■ **Dataset**:
****

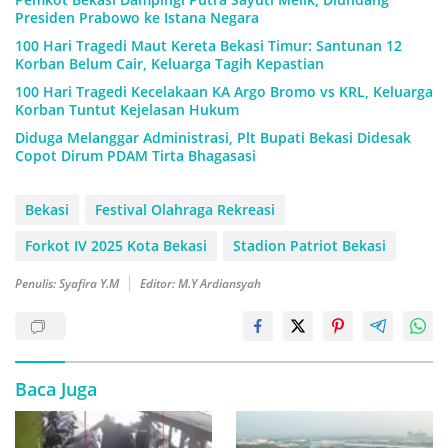
Presiden Prabowo ke Istana Negara
100 Hari Tragedi Maut Kereta Bekasi Timur: Santunan 12
Korban Belum Cair, Keluarga Tagih Kepastian
100 Hari Tragedi Kecelakaan KA Argo Bromo vs KRL, Keluarga
Korban Tuntut Kejelasan Hukum
Diduga Melanggar Administrasi, Plt Bupati Bekasi Didesak
Copot Dirum PDAM Tirta Bhagasasi
Bekasi
Festival Olahraga Rekreasi
Forkot IV 2025 Kota Bekasi
Stadion Patriot Bekasi
Penulis: Syafira Y.M
Editor: M.Y Ardiansyah
Baca Juga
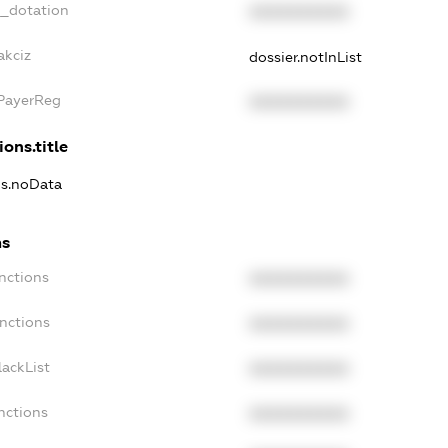
t_dotation
XXXXXXXXXX
akciz
dossier.notInList
xPayerReg
XXXXXXXXXX
ions.title
ns.noData
ns
nctions
XXXXXXXXXX
nctions
XXXXXXXXXX
ackList
XXXXXXXXXX
nctions
XXXXXXXXXX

****

■ **Task item**: List every line in the records that contains the word "Tragedi", matching its capitalization exactly.

■ **Task result**:
100 Hari Tragedi Maut Kereta Bekasi Timur: Santunan 12
100 Hari Tragedi Kecelakaan KA Argo Bromo vs KRL, Keluarga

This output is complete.